I hosted a webinar where I covered why logging is important, how to choose a logging provider. And then shared our experience of setting up logging on Kubernetes containers, the Kubernetes logging framework and the logging best practices we’ve implemented internally and supported our customers who run Kubernetes in production.
LogDNA’s ultimate goal is to provide a useful tool for developers to be able to quickly access logs, to get in, get your logs and get back to work. Our UI, UX, speed of search and simplicity in integration is built to solve this one problem. Our Kubernetes logging integration is a prime example of this, with just two kubectl lines, your container logs are sent to LogDNA. There’s no configuration, no messy sidecar container that consumes additional resources, dependencies on fluentd.
Kubernetes Best Practices
- Log to stdout and separate errors to stderror: while this process is standard practice for moving to a containerized environment, many apps still log to file. You can take advantage of the Kubernetes logging framework and automatically take those logs to stream it to necessary places.
- Separate dev and prod into multiple clusters: this is to help you not accidentally delete a critical production pod by accident.

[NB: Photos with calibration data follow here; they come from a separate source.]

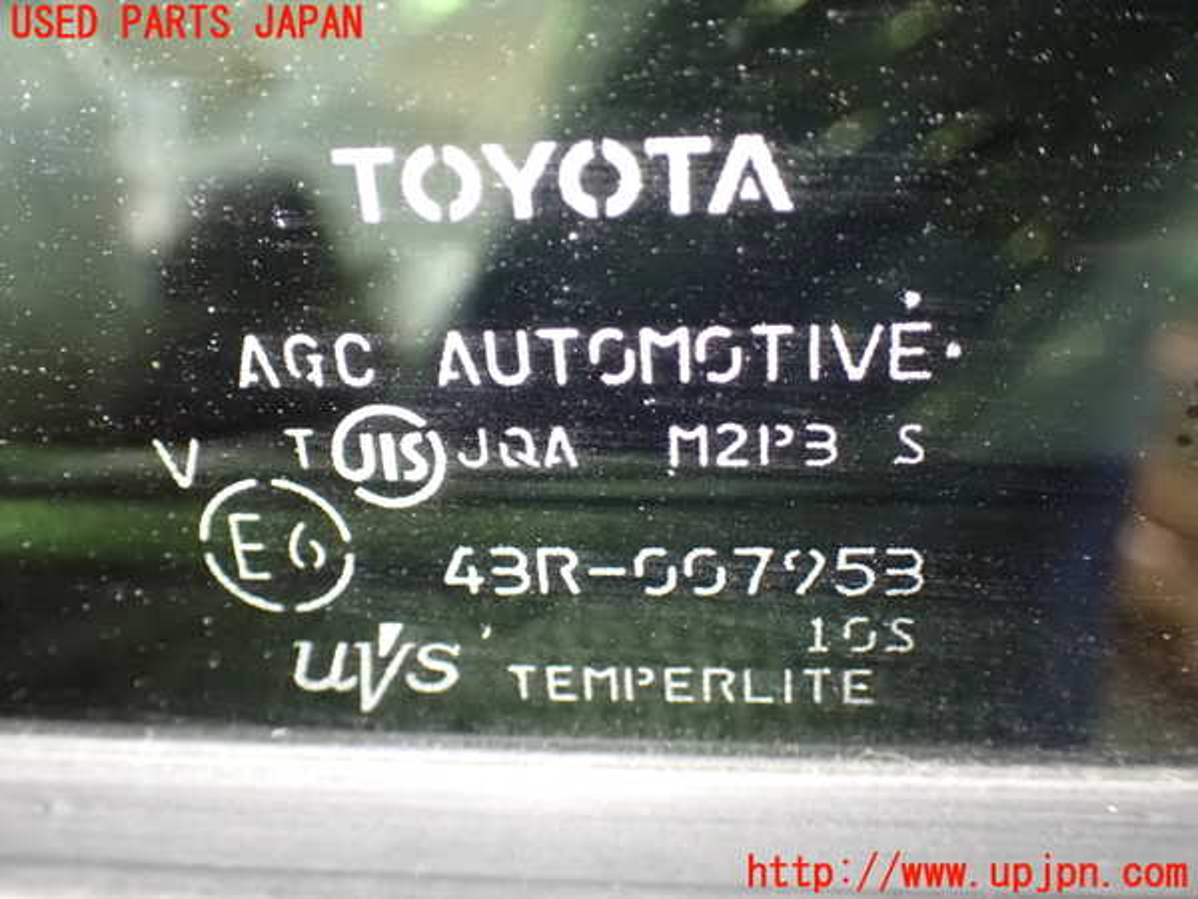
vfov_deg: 37.7
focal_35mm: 38
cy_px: 450
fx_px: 1315
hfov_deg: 49.0
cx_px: 599
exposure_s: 1/25
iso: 1600
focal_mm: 6.83
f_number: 2.7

Then you can use use-context kubectl command to switch between the two clusters easily.
- Move variables into environment specific ConfigMap: Instead of maintaining multiple YAML files for dev and production environment variables, create a ConfigMap which is a giant YAML file of key/value pairs and take those and separate out the staging and production environment files.
- Avoid using sidecars for logging: Generally speaking a pod has one container. A sidecar for logging is a second container in the same pod to log the output from the first container so it takes up unnecessary resources from a pod level. There are some scenarios where you can’t avoid using it like if you don’t have control of the application and it writes logs to files. Or you want to hide the output from Kubernetes logging framework.

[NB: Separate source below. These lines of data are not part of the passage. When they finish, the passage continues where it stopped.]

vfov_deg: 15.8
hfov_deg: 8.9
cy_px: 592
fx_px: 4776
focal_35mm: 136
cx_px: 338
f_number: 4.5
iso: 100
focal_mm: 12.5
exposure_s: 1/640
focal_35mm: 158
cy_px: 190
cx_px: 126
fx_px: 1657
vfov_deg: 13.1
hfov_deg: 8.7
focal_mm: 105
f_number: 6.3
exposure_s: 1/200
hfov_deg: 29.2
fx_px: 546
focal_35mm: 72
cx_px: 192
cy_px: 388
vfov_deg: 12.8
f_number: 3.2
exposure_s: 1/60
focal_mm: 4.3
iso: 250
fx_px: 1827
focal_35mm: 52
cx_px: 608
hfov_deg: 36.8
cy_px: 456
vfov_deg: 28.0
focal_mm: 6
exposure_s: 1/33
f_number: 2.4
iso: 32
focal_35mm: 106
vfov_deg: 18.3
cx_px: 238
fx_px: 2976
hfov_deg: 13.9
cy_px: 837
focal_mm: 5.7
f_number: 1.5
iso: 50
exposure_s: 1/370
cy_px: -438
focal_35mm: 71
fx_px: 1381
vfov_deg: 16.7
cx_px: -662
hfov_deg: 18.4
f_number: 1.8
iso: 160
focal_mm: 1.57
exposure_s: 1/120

- Test locally and ephemerally prior to deployment: Minikube installs on your own laptop, while doesn’t mimic everything that kubernetes does, it gives you a good idea of how it will run on production.
Default Kubernetes Logging Framework
The logs are ephemeral: when containers output logs to stdout, the containers automatically dumps the files to /var/log. When the pods are evicted, crashed, deleted or scheduled on a different node, the logs from the container is gone. This is different than logging on traditional servers or virtual machines. When your apps die on your virtual machine, you don’t lose the logs until you delete it. In Kubernetes, it cleans up after itself and the logs will not persist. Understanding the ephemeral nature of default logging on Kubernetes is important because it points to a centralized log management solution.

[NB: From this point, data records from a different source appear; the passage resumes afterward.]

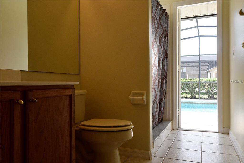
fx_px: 203
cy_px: 82
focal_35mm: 30
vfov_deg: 43.6
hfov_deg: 61.9
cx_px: 122
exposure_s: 1/250
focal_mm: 20
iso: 1600
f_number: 9.5
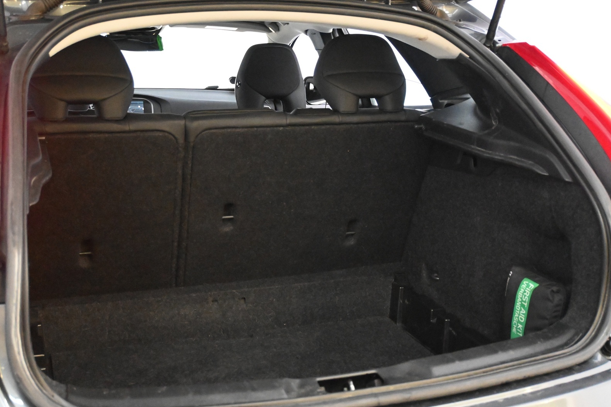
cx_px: 300
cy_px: 207
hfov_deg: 42.7
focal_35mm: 46
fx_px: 781
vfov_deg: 29.2
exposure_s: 1/50
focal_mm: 30
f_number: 4.8
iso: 10000
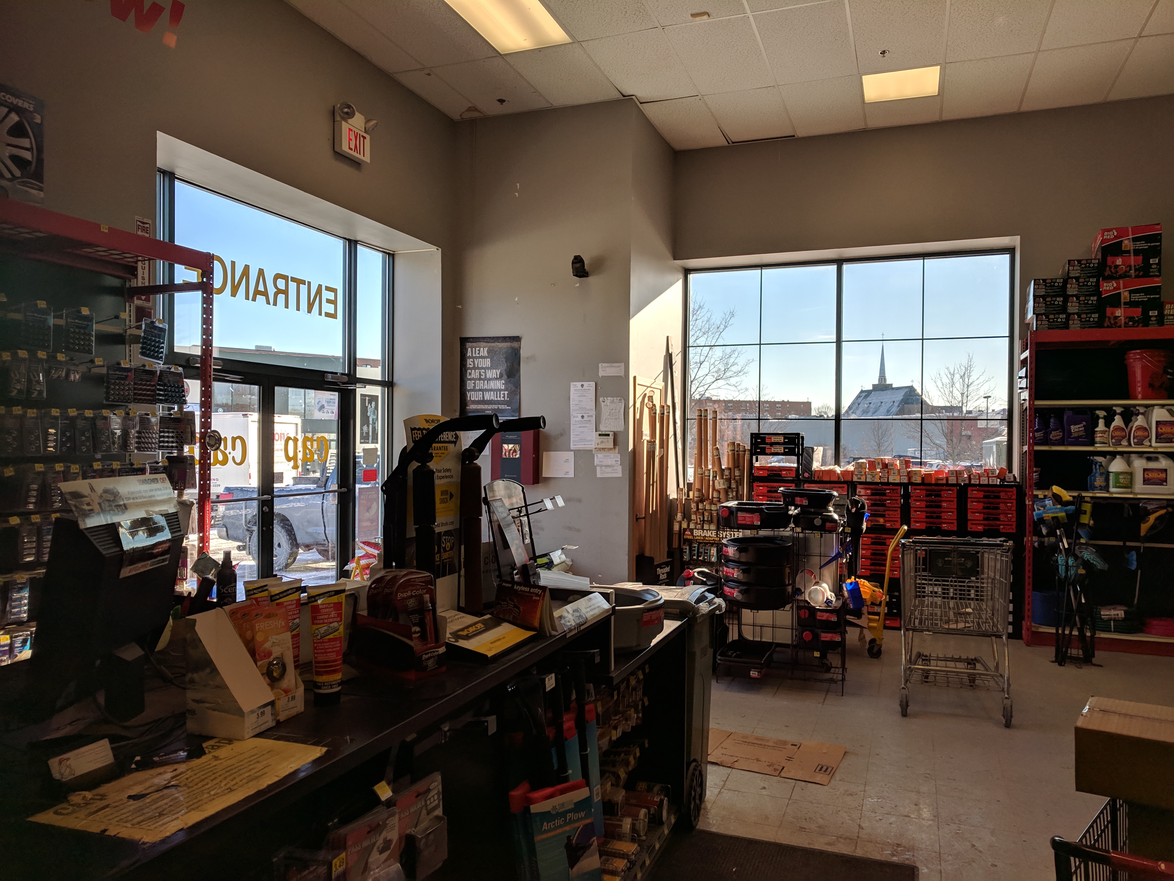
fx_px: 882
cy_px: 440
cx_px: 587
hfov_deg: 67.3
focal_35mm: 26
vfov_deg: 53.1
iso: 50
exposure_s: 1/674
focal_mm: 4.67
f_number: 2
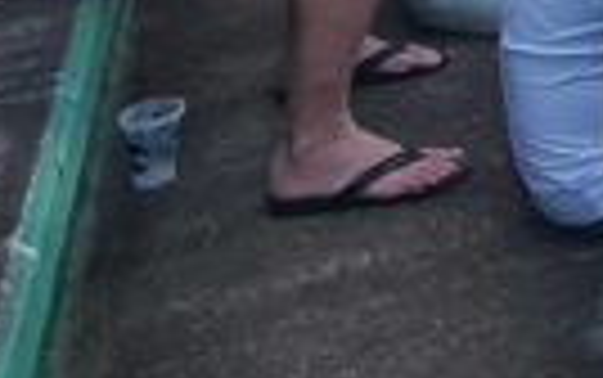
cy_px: -562
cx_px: 1120
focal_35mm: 82
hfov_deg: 18.7
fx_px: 1349
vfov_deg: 12.3
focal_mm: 2.2
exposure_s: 1/598
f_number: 2.2
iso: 50
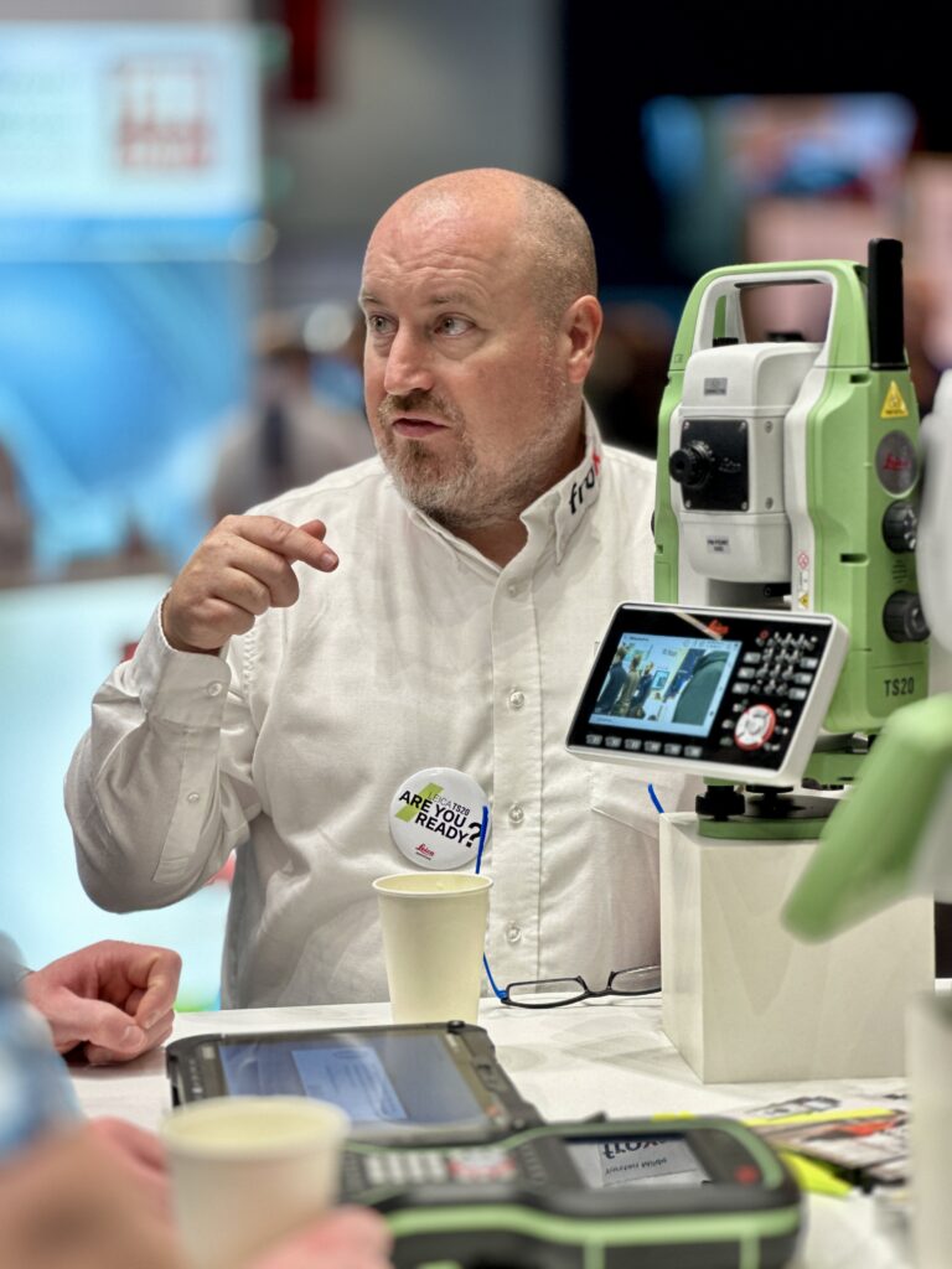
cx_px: 476
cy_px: 634
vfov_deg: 25.3
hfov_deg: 19.1
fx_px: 2824
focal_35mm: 77
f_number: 2.8
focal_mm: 9
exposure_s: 1/100
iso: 200
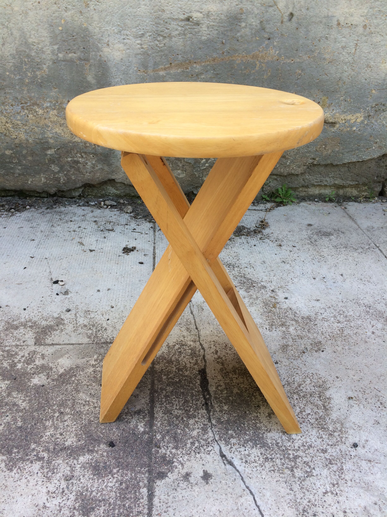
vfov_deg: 61.7
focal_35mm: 29
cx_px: 194
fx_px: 432
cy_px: 258
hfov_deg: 48.2
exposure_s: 1/197
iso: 32
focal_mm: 4.15
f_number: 2.2
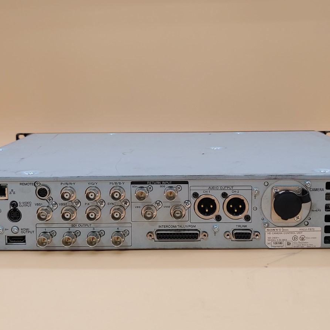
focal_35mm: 47
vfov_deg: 36.1
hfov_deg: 36.0
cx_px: 175
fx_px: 507
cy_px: 157
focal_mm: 4.36
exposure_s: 1/78
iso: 50
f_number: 1.8
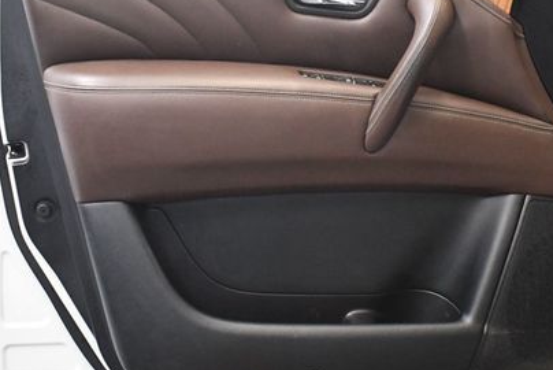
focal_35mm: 57
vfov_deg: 23.8
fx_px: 876
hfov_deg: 34.9
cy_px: 153
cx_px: 327
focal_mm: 18
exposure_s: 1/100
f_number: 3.5
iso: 3200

Logging Solutions for Kubernetes
Kubernetes logging with Fluentd
When we first started using Kubernetes, we, like many others started with Fluentd. You can find many guides for setup, even though there might be 30+ steps. It is easy to get started, there are plenty of examples of configs online. Fluentd works well in low volume but the challenge is with higher volume. Scaling becomes challenging, mainly the efforts of scaling ElasticSearch, learning how to properly architect the shards and indices and becoming an expert of ElasticSearch operations.
Kubernetes logging with LogDNA
Similar to the fluentd agent, you can install the LogDNA agent to read and stream the log lines from /var/log. Since the agent streams the logs to LogDNA, it doesn’t take additional resources in the pods and nodes. You can then focus on scaling your product instead of spending your time scaling the logging infrastructure. The agent runs per node instead of per pod which is much more efficient.
We have kept things simple with our kubernetes integration and all you need to do is install our agent using two kubectl commands
We’ll automatically extract and index the Kubernetes metadata (pod name, container name, namespace, node) and auto parse all the common log types without the need to manually identify them like you would using fluentd. You can also set up your custom log lines to be parsed and indexed by us using our custom log parsing interface.